- EXPLORE THE MATERIAL
(1) Write out the forum post about non-date values in a dataframe between "The following two" and "can I do it?", inclusive.
(2) Extend the forum post about non-date values in a dataframe, picking up after its last sentence.

- EXTRACTED TEXT
Reputation: 20352
How can I find non-dates in a specific field in a dataframe? I have dates that look like this:
20260521
20201207
20230130
When I look at the datatypes this is listed as 'object'. I made a few attempts to coerce these items into actual dates, using the following code.
This, actually does nothing.
df['MATURITY'] = pd.to_datetime(df['MATURITY'], errors='ignore')
The following two attempts throw an error.
df['MATURITY'] = df['MATURITY'].astype('datetime64[ns]')
df['MATURITY'] = pd.to_datetime(df.MATURITY)
Error Message:
ValueError: ('String does not contain a date:', ' ')
I can probably just delete these records, but I would like to see what they look like, before arbitrarily deleting them. So, I have two questions:
1) How can I view these specific records, in the field named 'MATURITY' which are throwing errors?
2) Also, if I want to delete these specific records, how can I do it?

- DATA EXTRACT
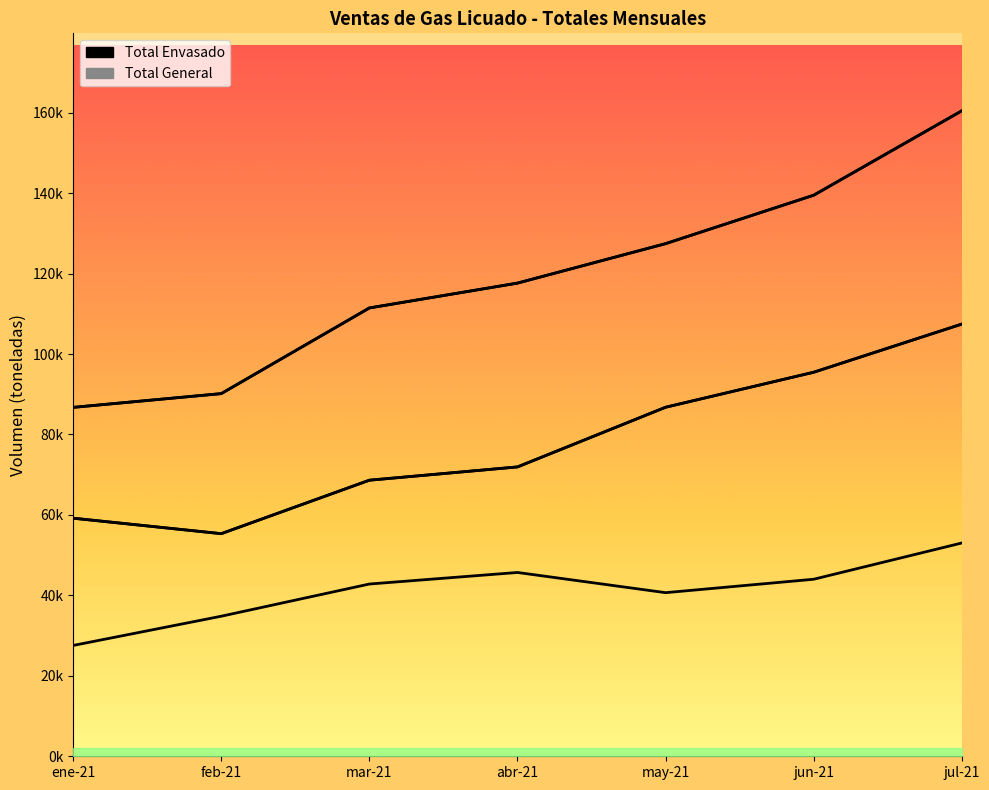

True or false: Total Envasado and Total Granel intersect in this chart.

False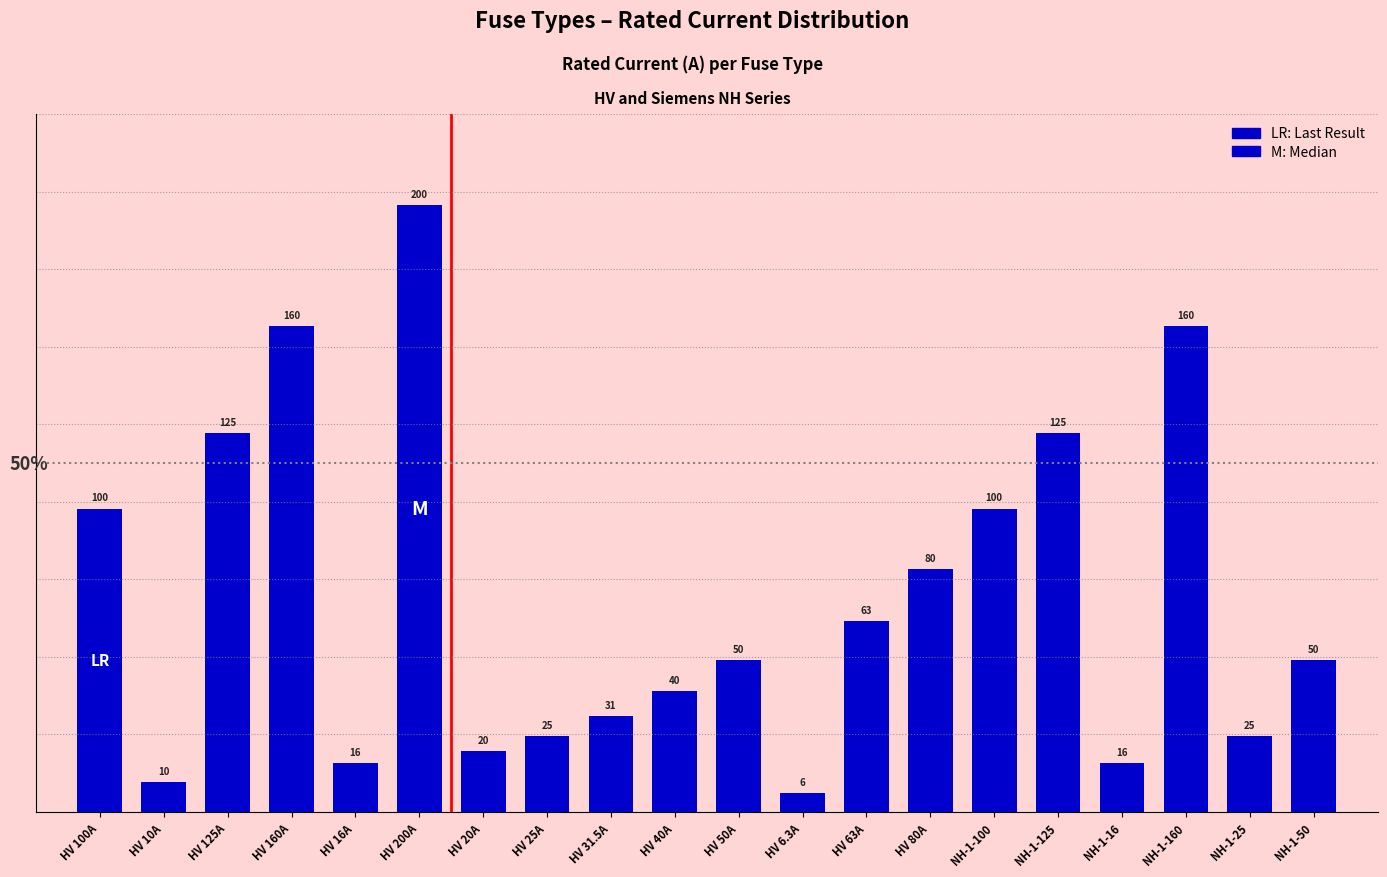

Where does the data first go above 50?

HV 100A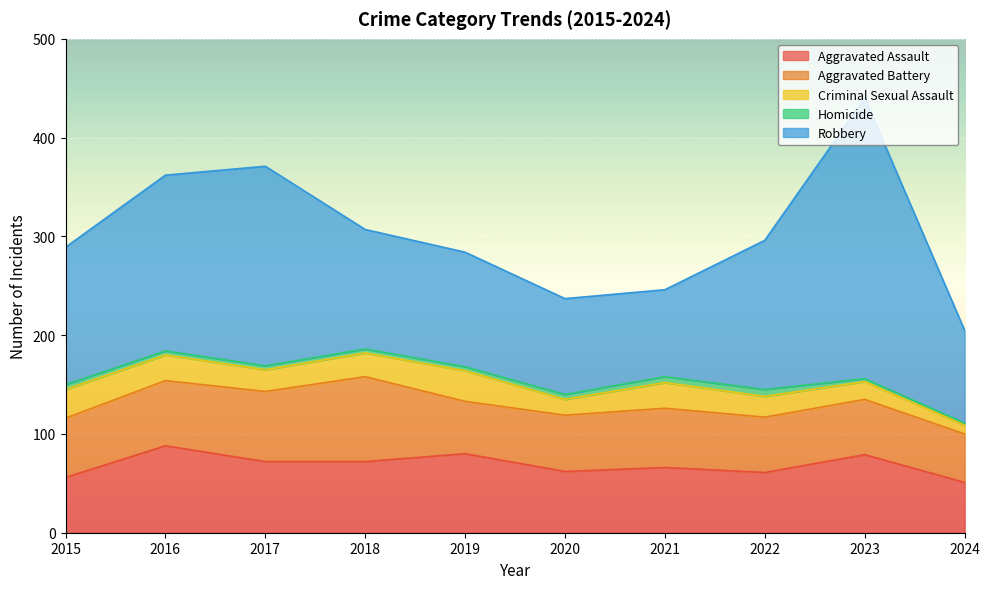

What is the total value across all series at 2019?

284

- ANSWER LIST
(1)
The following two attempts throw an error.
df['MATURITY'] = df['MATURITY'].astype('datetime64[ns]')
df['MATURITY'] = pd.to_datetime(df.MATURITY)
Error Message:
ValueError: ('String does not contain a date:', ' ')
I can probably just delete these records, but I would like to see what they look like, before arbitrarily deleting them. So, I have two questions:
1) How can I view these specific records, in the field named 'MATURITY' which are throwing errors?
2) Also, if I want to delete these specific records, how can I do it?

(2)
Upvotes: 0
Views: 1069
Reputation: 59284
As per docs
, the argument errors
in pd.to_datetime
can be:
errors : {‘ignore’, ‘raise’, ‘coerce’}, default ‘raise’
If ‘raise’, then invalid parsing will raise an exception
If ‘coerce’, then invalid parsing will be set as NaT
If ‘ignore’, then invalid parsing will return the input
Hence, you should use errors='coerce'
and work with the NaN
s
df['MATURITY'] = pd.to_datetime(df['MATURITY'], errors='coerce')
1) How can I view these specific records, in the field named 'MATURITY' which are throwing errors?
df.loc[df['MATURITY'].isnull()]
2) Also, if I want to delete these specific records, how can I do it?
df.dropna(subset='MATURITY')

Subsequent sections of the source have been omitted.